Technically, Greg was perfect. He hit the snare exactly on the two and the four. His kick drum was mathematically precise. He didn't drop a stick. He didn't miss a beat.
But he had no soul.
On the chorus, Connie used to do this thing—a ghost-note shuffle on the snare while riding the crash cymbal that made the whole song feel like it was lifting off the ground. It was the energy spike that let Alex launch into his solo.
Greg just played a straight beat. Thump-crack. Thump-crack.
It was sterile. It sounded like a midi track from a cheap keyboard.
Alex stopped playing. The sudden silence made everyone jump except Greg, who stopped a second later, looking bored.
"What's the problem?" Marcus asked from his corner.
"The feel is wrong," Alex said, gesturing to the kit. "The chorus needs to drive. It's too... straight. Connie used to syncopate the kick there."
He turned to Greg. "Can you add some swing to it? Maybe open up the high-hats?"
Greg looked at Marcus, not Alex.
"Greg is playing for the song, Alex," Marcus interjected, stepping into the center of the room. "Connie was too busy. Too much flash. It distracted from the vocals."
"It supported the vocals," Alex argued. "It gave Leo energy."
"It was messy," Marcus snapped. "We are tightening up the sound. We want to be radio-ready, not a garage noise fest. Greg stays in the pocket. You need to learn to play with a disciplined drummer."
Alex looked at Leo, begging for backup. Tell him, Leo. Tell him it sounds like elevator music.
Leo shifted his weight, looking at his dad, then at Alex. "It... it is easier to sing over, Alex.
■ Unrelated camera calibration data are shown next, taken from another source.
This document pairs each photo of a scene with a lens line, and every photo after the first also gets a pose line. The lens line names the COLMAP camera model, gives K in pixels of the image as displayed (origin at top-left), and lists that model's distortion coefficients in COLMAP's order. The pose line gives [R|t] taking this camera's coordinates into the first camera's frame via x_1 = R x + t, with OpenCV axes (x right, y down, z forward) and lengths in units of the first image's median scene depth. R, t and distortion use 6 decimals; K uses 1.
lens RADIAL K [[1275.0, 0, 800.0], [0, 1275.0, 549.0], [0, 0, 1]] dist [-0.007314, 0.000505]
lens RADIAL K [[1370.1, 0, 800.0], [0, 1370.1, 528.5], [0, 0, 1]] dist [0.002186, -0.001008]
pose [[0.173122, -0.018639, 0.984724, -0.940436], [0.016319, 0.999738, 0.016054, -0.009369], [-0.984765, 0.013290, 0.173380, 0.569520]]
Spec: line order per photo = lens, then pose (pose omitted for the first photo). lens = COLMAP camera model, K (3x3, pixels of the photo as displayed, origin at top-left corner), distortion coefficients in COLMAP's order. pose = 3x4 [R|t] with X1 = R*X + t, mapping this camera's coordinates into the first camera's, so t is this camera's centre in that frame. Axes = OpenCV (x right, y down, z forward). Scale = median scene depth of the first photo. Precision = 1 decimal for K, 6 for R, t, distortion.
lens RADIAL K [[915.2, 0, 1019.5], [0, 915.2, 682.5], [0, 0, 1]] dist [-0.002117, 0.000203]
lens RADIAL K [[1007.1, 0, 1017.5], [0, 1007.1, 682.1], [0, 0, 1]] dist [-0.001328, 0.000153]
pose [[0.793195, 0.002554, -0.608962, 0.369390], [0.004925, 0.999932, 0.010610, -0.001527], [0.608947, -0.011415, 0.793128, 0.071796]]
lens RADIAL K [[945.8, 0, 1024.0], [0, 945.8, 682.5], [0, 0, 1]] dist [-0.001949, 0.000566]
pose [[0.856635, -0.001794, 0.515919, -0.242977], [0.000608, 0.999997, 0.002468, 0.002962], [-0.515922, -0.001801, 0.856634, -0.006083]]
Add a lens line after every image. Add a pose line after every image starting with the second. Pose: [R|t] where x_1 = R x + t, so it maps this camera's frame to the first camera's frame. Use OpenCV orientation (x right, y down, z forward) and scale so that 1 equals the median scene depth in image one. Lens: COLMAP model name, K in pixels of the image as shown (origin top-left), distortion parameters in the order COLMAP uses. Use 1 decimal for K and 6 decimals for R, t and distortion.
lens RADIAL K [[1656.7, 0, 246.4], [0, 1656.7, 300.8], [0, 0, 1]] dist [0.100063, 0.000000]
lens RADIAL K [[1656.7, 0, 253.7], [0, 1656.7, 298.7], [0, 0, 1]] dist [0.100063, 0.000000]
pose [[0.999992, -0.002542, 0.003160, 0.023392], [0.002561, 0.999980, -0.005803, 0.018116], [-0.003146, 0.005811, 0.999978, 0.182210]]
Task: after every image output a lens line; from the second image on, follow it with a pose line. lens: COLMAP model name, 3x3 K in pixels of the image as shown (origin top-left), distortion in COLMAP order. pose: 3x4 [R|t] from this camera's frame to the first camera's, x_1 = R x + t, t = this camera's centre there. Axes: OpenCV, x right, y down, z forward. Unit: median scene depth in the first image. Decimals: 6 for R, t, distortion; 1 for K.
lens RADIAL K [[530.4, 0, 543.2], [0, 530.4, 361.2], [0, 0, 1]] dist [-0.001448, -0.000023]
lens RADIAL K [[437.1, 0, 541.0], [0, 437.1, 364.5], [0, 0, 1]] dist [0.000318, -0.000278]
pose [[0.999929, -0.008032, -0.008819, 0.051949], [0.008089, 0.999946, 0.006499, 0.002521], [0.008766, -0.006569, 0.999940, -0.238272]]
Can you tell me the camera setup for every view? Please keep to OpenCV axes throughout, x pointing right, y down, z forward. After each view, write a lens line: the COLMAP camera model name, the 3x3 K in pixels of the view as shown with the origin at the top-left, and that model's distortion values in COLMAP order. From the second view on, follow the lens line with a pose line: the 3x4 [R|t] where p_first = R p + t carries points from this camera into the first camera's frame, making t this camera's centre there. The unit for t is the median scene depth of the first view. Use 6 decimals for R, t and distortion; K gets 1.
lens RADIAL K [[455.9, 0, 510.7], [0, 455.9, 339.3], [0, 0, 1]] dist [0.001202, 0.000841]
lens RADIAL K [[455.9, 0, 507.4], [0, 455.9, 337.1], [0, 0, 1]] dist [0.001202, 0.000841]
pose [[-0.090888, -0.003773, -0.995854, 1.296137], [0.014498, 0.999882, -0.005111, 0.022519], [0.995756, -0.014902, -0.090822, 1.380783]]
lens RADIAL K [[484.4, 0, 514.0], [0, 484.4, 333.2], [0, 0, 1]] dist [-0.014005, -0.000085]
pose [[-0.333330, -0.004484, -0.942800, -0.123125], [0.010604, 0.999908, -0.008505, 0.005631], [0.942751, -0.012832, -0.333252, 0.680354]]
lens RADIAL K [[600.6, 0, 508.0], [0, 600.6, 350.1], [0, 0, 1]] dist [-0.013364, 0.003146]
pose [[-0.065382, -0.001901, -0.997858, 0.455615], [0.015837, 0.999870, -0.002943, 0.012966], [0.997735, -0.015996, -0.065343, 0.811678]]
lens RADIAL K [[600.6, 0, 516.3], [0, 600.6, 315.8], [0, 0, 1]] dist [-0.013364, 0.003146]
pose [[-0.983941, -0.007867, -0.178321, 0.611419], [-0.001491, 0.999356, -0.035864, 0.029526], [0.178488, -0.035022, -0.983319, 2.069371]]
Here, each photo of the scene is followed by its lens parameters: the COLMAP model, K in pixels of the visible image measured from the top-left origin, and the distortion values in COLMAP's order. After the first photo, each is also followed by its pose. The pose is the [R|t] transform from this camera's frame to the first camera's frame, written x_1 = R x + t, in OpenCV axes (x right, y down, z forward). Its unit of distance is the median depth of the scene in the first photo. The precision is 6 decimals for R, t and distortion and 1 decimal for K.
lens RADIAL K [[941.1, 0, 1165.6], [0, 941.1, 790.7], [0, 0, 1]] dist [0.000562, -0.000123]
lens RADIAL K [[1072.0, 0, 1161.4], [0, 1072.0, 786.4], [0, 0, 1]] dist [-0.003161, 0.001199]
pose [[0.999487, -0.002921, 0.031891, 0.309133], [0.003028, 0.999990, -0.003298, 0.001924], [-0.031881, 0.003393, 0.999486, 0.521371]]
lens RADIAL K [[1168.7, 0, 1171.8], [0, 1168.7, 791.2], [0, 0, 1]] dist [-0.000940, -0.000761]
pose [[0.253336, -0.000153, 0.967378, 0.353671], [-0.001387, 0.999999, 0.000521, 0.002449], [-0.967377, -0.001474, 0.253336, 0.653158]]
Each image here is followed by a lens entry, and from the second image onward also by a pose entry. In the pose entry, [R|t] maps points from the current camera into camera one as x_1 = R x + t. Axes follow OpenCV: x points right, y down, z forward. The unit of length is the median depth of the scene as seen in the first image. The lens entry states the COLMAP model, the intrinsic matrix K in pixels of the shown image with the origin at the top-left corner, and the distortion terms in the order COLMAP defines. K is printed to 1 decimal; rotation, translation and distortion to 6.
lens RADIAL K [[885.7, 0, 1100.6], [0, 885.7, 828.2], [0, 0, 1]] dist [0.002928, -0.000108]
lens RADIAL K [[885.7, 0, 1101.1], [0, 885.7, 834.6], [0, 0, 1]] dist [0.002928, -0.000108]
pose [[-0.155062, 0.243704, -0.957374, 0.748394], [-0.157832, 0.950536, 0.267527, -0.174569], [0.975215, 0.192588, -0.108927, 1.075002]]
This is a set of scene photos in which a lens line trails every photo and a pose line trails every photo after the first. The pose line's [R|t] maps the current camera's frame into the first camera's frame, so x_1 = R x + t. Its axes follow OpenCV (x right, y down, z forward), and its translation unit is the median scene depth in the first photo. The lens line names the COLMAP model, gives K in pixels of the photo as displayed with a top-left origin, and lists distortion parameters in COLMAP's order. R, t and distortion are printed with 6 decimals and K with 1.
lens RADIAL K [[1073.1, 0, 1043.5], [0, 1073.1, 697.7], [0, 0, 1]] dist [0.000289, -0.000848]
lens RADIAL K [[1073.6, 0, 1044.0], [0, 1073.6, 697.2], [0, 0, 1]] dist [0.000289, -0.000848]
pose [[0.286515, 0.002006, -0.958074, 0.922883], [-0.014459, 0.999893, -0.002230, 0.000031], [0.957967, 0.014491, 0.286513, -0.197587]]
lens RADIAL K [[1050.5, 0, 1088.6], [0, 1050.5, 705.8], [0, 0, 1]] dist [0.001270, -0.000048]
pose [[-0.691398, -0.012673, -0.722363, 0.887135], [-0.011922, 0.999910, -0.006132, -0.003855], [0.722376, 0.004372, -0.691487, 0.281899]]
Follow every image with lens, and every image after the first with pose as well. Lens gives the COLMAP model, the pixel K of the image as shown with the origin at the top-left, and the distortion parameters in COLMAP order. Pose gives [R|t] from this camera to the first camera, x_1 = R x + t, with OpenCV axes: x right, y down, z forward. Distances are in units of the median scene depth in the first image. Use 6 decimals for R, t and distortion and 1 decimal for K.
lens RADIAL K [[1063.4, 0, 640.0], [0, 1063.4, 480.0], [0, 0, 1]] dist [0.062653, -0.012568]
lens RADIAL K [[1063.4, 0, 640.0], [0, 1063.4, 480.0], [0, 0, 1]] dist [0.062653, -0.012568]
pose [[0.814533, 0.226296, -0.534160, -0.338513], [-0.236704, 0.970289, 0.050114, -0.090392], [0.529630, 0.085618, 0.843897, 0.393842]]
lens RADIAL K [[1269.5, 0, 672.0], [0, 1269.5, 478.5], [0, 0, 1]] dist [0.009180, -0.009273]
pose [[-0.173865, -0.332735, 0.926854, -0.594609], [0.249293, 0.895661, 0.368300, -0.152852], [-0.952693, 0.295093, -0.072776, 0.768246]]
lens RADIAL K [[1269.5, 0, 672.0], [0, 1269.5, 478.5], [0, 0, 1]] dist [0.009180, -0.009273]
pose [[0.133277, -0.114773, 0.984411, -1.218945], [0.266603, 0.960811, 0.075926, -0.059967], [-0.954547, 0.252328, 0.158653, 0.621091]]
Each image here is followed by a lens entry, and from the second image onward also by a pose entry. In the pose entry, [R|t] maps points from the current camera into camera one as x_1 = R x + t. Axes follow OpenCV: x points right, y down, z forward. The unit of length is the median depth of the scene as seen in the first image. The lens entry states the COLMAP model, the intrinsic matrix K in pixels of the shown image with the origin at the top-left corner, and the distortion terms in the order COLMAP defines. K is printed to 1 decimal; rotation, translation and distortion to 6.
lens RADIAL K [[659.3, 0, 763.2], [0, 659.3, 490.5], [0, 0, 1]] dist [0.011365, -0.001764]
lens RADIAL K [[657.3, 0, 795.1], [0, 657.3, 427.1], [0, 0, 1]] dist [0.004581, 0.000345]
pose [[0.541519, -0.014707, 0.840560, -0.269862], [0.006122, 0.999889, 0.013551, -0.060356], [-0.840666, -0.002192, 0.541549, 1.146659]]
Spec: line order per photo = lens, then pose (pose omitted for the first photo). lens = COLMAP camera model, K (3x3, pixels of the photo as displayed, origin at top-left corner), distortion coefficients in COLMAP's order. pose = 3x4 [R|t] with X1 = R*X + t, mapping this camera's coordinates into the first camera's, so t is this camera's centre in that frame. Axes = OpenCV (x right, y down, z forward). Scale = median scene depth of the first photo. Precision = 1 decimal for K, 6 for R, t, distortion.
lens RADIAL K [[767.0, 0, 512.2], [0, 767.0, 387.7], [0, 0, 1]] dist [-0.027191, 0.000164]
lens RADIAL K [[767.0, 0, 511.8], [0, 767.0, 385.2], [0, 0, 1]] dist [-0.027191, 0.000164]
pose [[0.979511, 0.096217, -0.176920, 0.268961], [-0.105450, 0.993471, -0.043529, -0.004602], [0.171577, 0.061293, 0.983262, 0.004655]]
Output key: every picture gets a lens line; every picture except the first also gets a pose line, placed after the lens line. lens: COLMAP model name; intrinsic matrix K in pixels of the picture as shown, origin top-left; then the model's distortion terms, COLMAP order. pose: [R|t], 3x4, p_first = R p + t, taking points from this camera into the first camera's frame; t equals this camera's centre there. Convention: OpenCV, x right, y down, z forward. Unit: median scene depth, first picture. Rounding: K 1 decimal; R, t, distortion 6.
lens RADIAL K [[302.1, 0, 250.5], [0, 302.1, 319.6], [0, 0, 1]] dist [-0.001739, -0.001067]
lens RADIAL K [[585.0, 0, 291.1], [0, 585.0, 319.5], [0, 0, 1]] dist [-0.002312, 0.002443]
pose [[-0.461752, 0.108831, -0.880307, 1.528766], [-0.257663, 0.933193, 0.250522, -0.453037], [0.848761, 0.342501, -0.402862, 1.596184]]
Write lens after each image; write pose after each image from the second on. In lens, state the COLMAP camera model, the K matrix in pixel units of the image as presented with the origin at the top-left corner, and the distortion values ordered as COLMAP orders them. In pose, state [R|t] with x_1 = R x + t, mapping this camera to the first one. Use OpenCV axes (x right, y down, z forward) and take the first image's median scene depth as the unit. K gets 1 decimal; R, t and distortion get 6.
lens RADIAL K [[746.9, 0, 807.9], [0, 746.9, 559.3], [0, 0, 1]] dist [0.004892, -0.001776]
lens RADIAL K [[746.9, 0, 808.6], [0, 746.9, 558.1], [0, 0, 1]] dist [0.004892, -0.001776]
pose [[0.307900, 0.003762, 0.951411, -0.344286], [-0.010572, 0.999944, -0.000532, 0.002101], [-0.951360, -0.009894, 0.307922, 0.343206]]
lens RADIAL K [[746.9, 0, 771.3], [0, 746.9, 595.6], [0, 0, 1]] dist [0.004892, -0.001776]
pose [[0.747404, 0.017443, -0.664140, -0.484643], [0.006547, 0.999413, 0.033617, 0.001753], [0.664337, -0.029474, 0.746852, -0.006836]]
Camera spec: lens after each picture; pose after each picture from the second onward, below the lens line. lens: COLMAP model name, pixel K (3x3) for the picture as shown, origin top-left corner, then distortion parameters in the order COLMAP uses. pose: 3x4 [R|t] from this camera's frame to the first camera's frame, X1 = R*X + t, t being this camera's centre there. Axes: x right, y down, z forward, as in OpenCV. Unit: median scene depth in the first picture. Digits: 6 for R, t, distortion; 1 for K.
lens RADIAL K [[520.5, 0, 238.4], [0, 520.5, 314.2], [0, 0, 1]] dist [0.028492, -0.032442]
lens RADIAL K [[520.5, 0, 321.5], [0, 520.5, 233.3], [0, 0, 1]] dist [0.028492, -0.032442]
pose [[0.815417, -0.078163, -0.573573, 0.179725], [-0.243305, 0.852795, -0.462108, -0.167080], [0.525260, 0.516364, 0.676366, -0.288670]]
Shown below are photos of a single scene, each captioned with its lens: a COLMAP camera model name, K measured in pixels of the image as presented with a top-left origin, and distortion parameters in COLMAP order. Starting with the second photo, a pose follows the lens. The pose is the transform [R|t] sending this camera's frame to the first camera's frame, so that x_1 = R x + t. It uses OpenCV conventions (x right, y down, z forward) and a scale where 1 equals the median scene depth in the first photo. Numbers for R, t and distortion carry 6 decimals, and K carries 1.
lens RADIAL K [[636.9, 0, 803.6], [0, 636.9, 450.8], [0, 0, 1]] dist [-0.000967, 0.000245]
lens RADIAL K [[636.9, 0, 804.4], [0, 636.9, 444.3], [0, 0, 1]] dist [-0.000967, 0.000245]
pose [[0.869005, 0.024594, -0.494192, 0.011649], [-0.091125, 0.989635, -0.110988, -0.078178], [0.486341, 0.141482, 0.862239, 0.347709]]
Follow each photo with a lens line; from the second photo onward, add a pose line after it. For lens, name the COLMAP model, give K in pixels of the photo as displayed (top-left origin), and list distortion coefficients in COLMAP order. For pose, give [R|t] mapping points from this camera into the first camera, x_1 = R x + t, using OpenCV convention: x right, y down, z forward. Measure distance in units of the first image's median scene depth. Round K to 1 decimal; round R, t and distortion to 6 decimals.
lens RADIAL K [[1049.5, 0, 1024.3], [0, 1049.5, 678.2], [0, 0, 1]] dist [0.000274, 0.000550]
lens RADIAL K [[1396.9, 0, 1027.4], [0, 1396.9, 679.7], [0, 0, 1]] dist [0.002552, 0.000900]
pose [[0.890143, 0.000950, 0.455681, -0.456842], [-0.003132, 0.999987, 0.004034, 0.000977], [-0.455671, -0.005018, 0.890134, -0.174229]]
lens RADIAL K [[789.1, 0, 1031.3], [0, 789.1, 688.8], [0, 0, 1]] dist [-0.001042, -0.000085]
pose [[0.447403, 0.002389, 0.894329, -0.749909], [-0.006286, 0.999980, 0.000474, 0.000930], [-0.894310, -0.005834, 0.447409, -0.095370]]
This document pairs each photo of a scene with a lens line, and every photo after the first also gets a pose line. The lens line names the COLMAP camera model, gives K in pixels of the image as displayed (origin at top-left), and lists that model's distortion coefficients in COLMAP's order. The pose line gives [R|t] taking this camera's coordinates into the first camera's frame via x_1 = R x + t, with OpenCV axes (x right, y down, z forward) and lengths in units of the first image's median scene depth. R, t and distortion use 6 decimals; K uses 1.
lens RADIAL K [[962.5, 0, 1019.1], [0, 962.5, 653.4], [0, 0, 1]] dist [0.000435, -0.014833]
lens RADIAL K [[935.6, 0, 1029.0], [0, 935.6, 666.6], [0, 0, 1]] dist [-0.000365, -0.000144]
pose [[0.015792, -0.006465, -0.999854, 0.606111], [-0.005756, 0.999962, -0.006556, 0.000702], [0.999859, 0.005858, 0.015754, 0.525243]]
I don't have to fight for space."
Alex felt a cold weight settle in his stomach. It wasn't just the music. It was the dynamic. The messy, chaotic, beautiful thing they had built was being sanitized. Marcus was stripping the paint off the walls to make it look like an office.
"Let's take it from the second verse," Marcus ordered. "Alex, simplify your rhythm part. You're clashing with the kick drum."
Alex turned back to his amp to hide his face. He tweaked a knob, adding more distortion, a small act of rebellion.
"Fine," Alex muttered.
He played the notes, but for the first time in two years, he didn't feel them. He just watched Greg's perfect, boring hands hitting the drums, and wondered where Connie really was.